====== Recorded data

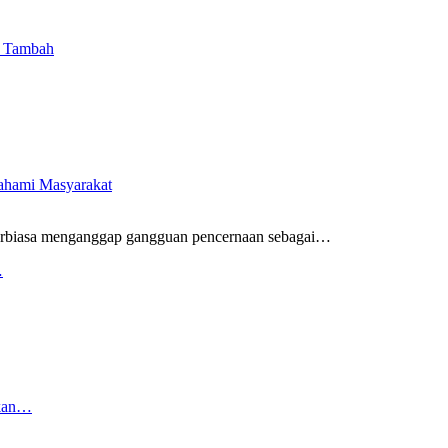
i Tambah
pahami Masyarakat
rbiasa menganggap gangguan pencernaan sebagai
…
…
rkan…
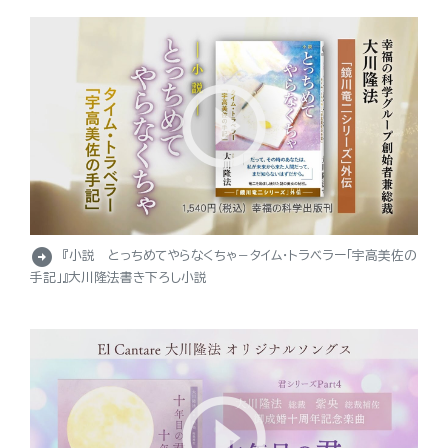
arrow_circle_right
『小説 とっちめてやらなくちゃ－タイム・トラベラー「宇高美佐の
手記」』大川隆法書き下ろし小説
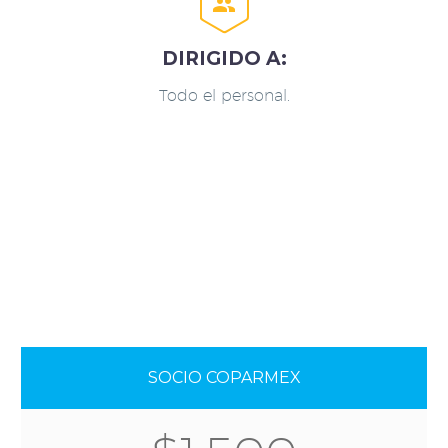


DIRIGIDO A:
Todo el personal.
SOCIO COPARMEX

============

**Work item**
Reproduce the text lines of all the records verbatim, omitting the pictures.

**Final answer**
i Tambah
pahami Masyarakat
rbiasa menganggap gangguan pencernaan sebagai
…
…
rkan…
arrow_circle_right
『小説 とっちめてやらなくちゃ－タイム・トラベラー「宇高美佐の
手記」』大川隆法書き下ろし小説


DIRIGIDO A:
Todo el personal.
SOCIO COPARMEX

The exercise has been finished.